Again, a terrible fraudster in the Eastern zone married a pretty young lady, whose family was struggling with poverty. He became a helping hand to the family by supporting them financially. However, he later became a pain in the neck. Being a very base person, he made sure he had the carnal knowledge of his wives’ younger sisters without them knowing. He employed his girlfriend’s father as a security guard in his office. Now and then, he would drive his girl into the office knowing her father would open the gate for them. The man could not stand the sight; he walked away from the insulting job and opened the son-in-law’s can of worms. It led to the crash of the marriage.
Another instance was Patience, a new mother, who cried out her heart when her husband said: “Your mother has finished the meat in the pot of the stew.” She felt so low by the way her husband embarrassed her mother who was in their home to take care of her and the new baby because of a mild argument. Her husband asked Mama to cook her food separately while they cooked theirs as husband and wife. Patience did not understand it and threatened to quit but church members intervened and felt it was not enough reason to quit her marriage and cautioned her husband to be more responsible in his attitude towards his in-laws.

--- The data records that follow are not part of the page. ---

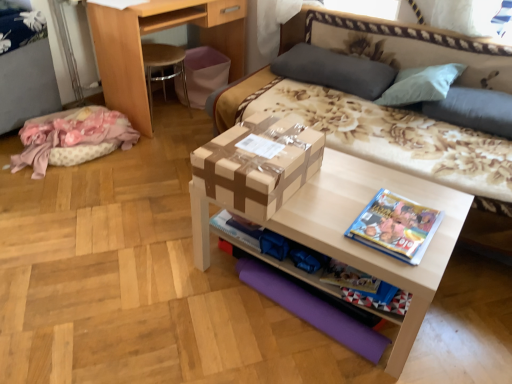
You are a GUI agent. You are given a task and a screenshot of the screen. Output one action in this format:
    pyautogui.click(x=<x>, y=<y>)
    Task: Click on the blank area to the left of blue glossy book at right
    
    Given the screenshot: What is the action you would take?
    pyautogui.click(x=327, y=215)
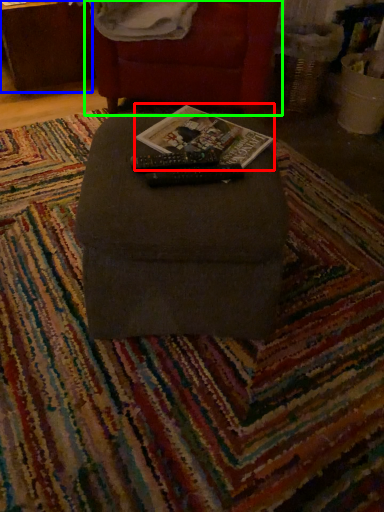
Question: Which is nearer to the magazine (highlighted by a red box)? table (highlighted by a blue box) or furniture (highlighted by a green box).

Choices:
 (A) table
 (B) furniture

Answer: (B)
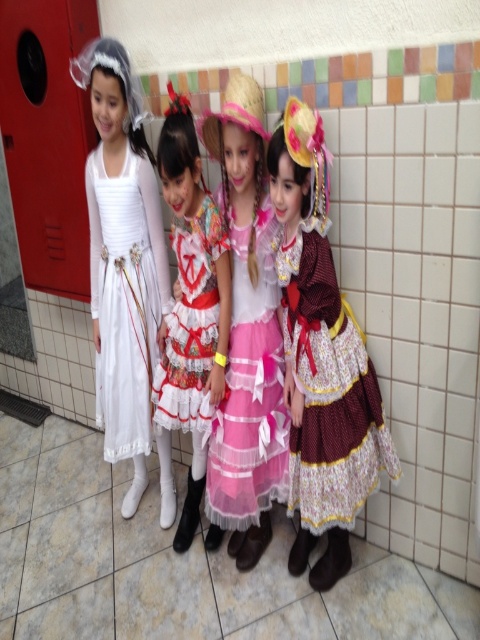
You are standing in front of the tiled wall and want to place a small decoration exactly at the center of the maroon satin dress at right. According to the coordinates provided, where should you place the decoration?

The maroon satin dress at right is located at point (x=328, y=390), so you should place the decoration at those coordinates to center it on the dress.

You are a photographer trying to capture a group photo of the girls. You want to ensure that the white satin dress at left and the pink tulle dress at center are exactly 20 inches apart. Based on the current spacing between them, is this requirement met?

The white satin dress at left and the pink tulle dress at center are currently 20.42 inches apart, which is slightly more than the desired 20 inches. To meet the requirement, the photographer should move the girls closer together by approximately 0.42 inches.

You are a photographer setting up for a group photo. You need to arrange the girls so that the white satin dress at left and the pink tulle dress at center are visible to the camera. Given their sizes, which dress should be placed closer to the front to ensure both are fully visible?

The white satin dress at left is larger than the pink tulle dress at center. To ensure both are fully visible, the pink tulle dress at center should be placed closer to the front so it doesn not get obscured by the larger white satin dress at left.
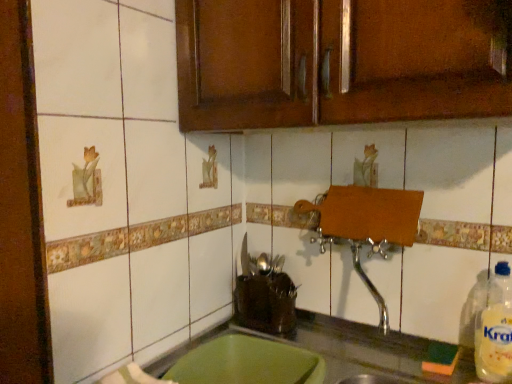
Question: Considering the relative sizes of green plastic tray at lower center and clear plastic bottle at right in the image provided, is green plastic tray at lower center wider than clear plastic bottle at right?

Choices:
 (A) no
 (B) yes

Answer: (B)

Question: From the image's perspective, is green plastic tray at lower center beneath clear plastic bottle at right?

Choices:
 (A) yes
 (B) no

Answer: (A)

Question: Is green plastic tray at lower center touching clear plastic bottle at right?

Choices:
 (A) yes
 (B) no

Answer: (B)

Question: Would you say green plastic tray at lower center is outside clear plastic bottle at right?

Choices:
 (A) no
 (B) yes

Answer: (B)

Question: Are green plastic tray at lower center and clear plastic bottle at right far apart?

Choices:
 (A) no
 (B) yes

Answer: (A)

Question: From the image's perspective, is green plastic tray at lower center above or below clear plastic bottle at right?

Choices:
 (A) above
 (B) below

Answer: (B)

Question: Is green plastic tray at lower center inside or outside of clear plastic bottle at right?

Choices:
 (A) outside
 (B) inside

Answer: (A)

Question: Is green plastic tray at lower center wider or thinner than clear plastic bottle at right?

Choices:
 (A) wide
 (B) thin

Answer: (A)

Question: From a real-world perspective, is green plastic tray at lower center positioned above or below clear plastic bottle at right?

Choices:
 (A) above
 (B) below

Answer: (B)

Question: Is clear plastic bottle at right inside the boundaries of brown wood cabinet at upper center, or outside?

Choices:
 (A) inside
 (B) outside

Answer: (B)

Question: Is clear plastic bottle at right taller or shorter than brown wood cabinet at upper center?

Choices:
 (A) short
 (B) tall

Answer: (A)

Question: From the image's perspective, is clear plastic bottle at right above or below brown wood cabinet at upper center?

Choices:
 (A) below
 (B) above

Answer: (A)

Question: In terms of size, does clear plastic bottle at right appear bigger or smaller than brown wood cabinet at upper center?

Choices:
 (A) small
 (B) big

Answer: (A)

Question: Is brown wood cabinet at upper center wider or thinner than clear plastic bottle at right?

Choices:
 (A) wide
 (B) thin

Answer: (A)

Question: Is point (206, 117) closer or farther from the camera than point (484, 344)?

Choices:
 (A) farther
 (B) closer

Answer: (A)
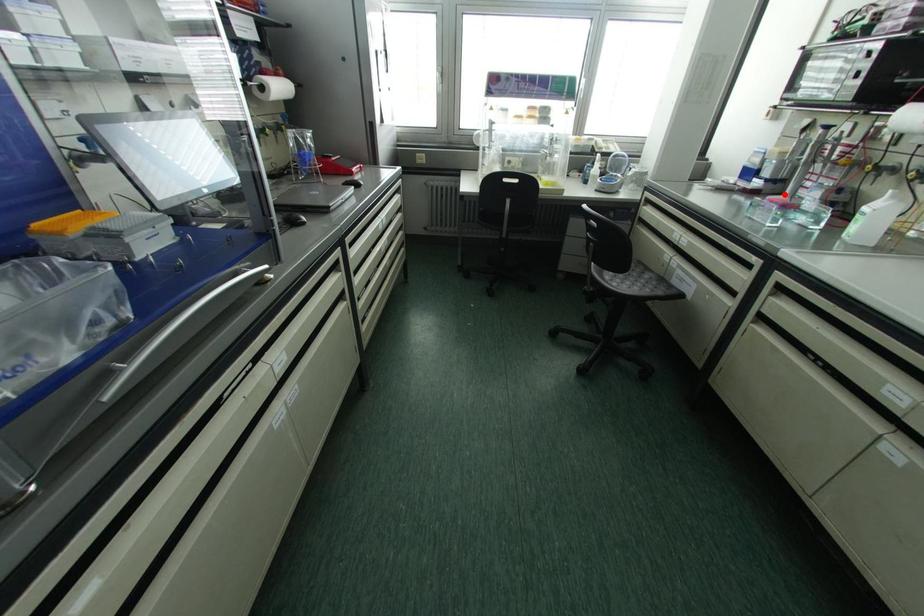
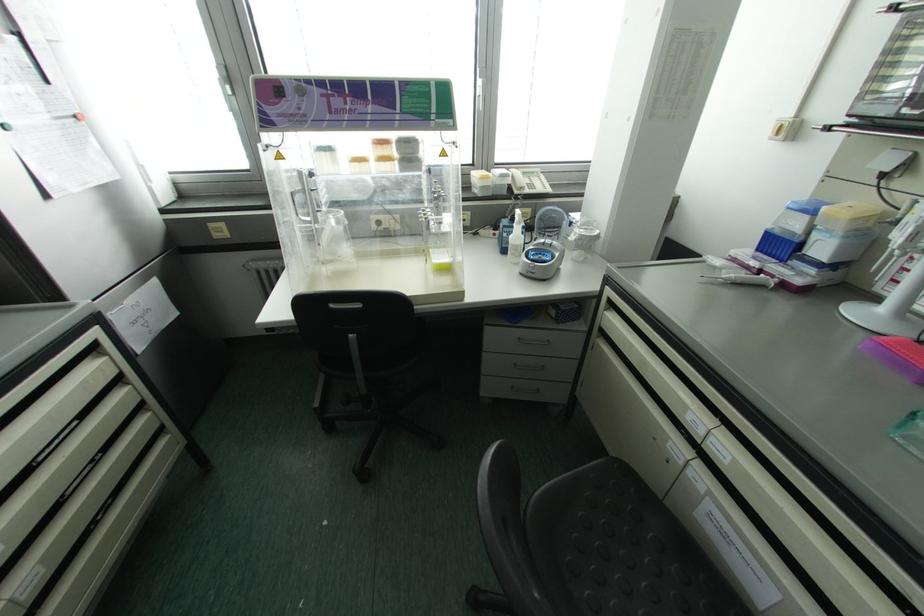
In the second image, find the point that corresponds to the highlighted location in the first image.

(881, 309)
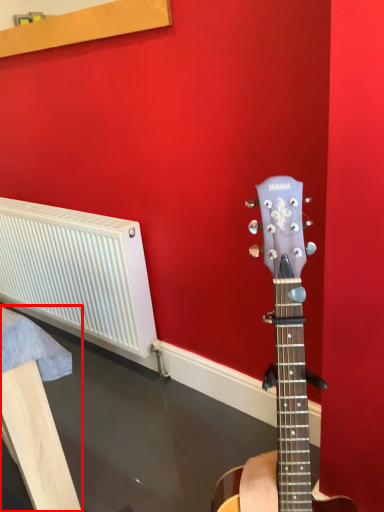
Question: From the image, what is the correct spatial relationship of furniture (annotated by the red box) in relation to radiator?

Choices:
 (A) left
 (B) right

Answer: (A)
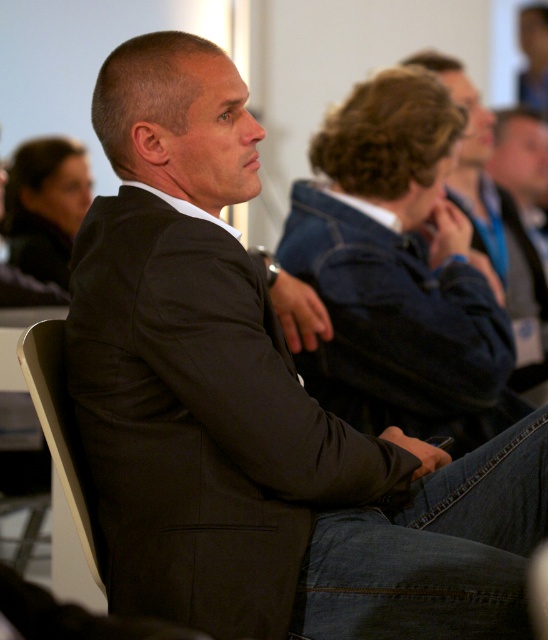
Is dark gray suit at center positioned at the back of dark blue denim jacket at upper right?

No, it is not.

Can you confirm if dark gray suit at center is bigger than dark blue denim jacket at upper right?

Incorrect, dark gray suit at center is not larger than dark blue denim jacket at upper right.

Who is more forward, (345, 371) or (465, 156)?

Point (345, 371) is more forward.

This screenshot has width=548, height=640. Find the location of `dark gray suit at center`. dark gray suit at center is located at coordinates (398, 269).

Interestingly, not all sons-in-law have broken their in-laws’ hearts. I commend all sons-in-law who have stood in the gap and have almost become biological sons to their in-laws. Accounts of men have been recorded who married daughters and stood by them as they take the oath. I salute the courage of men who train their wives’ siblings. When the last of his sisters-in-law was getting married, his father-in-law gave him the honour to walk the bride to the aisle, hand her over to her husband on behalf of the family because he had proved to be a worthy and illustrious son-in-law. I thank sons-in-laws who come in to wipe tears of their new wife’s family. Those who come in to cause tears should repent.
There have been accounts of sons-in-law who have built business empires and state-of-the-art houses for the parents of their wives. Some sons-in-law could be confided in while others are not fit for such honour and privilege. There is no wife who is sure that her husband respects her family, especially her parents, whose heart will not leap for joy.
Dear sons-in-law, know that you will also become fathers of daughters that will attract sons-in-law to you one day. Bear in mind that what you sow is what you reap. How you want your daughter to be treated is how you should treat your wife. All these are about human relationships. Take care of your in-laws the best you can no matter the situation. Some things are done because of God, Who gave life free. A stronger father-in-law can also support and build his young daughter’s husband. It takes two to tango.